Até Gregório fechar os documentos, ela não se pronunciou.
"O que o senhor achou, Diretor Silva?"
Gregório respondeu: "Está bom."
Amélia soltou um suspiro de alívio. "Vou pedir para o Pablo continuar investigando."
Gregório murmurou um "Tá bom".
Amélia percebeu que ele parecia estar com algo na cabeça e não queria conversar muito, então tomou a iniciativa de perguntar:
"Por favor, poderia me informar quando o departamento de auditoria vai entrar no Grupo Henrique? Assim eu posso me preparar para colaborar."
Gregório respondeu com voz neutra: "Amanhã, quando eu voltar para Cidade Sagrazul, vou avisá-los. Eles virão comigo para Cidade Pérola."
Amélia assentiu. "Tudo certo."
Gregório apenas inclinou levemente a cabeça, sem dizer mais nada. Sentado na cadeira, o olhar era profundo, perdido em pensamentos que ela não podia decifrar.

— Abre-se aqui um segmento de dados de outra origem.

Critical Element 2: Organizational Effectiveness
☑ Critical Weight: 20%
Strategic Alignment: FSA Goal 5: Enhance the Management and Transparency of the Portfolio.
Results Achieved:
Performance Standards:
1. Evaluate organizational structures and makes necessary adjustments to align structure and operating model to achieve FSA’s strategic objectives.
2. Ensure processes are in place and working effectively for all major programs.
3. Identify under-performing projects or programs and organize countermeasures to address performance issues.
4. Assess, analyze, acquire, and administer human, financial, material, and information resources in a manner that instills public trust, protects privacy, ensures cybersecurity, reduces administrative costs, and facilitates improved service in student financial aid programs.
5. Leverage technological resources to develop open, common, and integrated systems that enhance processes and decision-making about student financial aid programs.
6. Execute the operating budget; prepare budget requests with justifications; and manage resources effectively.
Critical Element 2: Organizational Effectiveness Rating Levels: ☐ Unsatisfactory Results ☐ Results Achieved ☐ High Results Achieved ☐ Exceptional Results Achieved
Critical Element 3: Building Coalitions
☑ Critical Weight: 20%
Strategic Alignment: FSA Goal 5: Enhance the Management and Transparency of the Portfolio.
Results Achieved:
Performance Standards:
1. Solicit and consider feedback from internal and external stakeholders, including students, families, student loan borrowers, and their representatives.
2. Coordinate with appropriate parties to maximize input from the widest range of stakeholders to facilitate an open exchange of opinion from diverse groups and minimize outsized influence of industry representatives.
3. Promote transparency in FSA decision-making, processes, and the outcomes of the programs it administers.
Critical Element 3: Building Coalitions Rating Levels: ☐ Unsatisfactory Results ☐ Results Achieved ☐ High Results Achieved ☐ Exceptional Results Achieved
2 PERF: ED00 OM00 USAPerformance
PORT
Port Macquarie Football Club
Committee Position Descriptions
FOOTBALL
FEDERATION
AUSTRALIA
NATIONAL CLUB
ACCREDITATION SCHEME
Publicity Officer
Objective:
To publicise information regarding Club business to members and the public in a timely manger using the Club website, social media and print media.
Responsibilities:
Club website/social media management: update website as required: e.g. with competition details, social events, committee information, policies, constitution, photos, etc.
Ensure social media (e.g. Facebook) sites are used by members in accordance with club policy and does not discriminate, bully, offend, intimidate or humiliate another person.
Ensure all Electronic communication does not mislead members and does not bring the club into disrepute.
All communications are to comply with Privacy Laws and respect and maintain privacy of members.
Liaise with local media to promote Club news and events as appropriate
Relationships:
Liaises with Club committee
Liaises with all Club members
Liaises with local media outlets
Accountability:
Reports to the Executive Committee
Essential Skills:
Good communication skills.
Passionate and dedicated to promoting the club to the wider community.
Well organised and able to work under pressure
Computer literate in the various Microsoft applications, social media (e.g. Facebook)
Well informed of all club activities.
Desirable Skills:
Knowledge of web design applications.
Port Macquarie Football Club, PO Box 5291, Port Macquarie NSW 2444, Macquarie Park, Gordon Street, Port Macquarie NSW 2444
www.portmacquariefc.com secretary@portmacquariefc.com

Vendo isso, Amélia falou em voz baixa:
"Então, vou voltar para o Grupo Henrique."
Gregório concordou com a cabeça.
Amélia saiu do escritório de Gregório. Ao chegar à porta, parou e se virou para olhar o homem sentado à mesa.
Ele também a observava. Ao perceber que ela havia parado, apertou ainda mais os documentos nas mãos.
As folhas se amassaram sob a força dos seus dedos.
"Tem mais alguma coisa?"
Amélia mordeu os lábios, hesitou um instante, mas resolveu falar:
"O Diretor Silva ainda tem alguma dúvida em relação a mim?"
Ela sabia que ainda teria muito trabalho em conjunto com Gregório, por isso esperava que, tanto no Grupo Henrique quanto no Grupo Silva, ou mesmo quando voltasse para o Grupo Lemos, não houvesse nenhum mal-entendido entre eles.
Afinal, o trabalho estava só começando. Se o parceiro de colaboração já carregasse alguma desconfiança, o futuro da cooperação não seria agradável e as fissuras só aumentariam.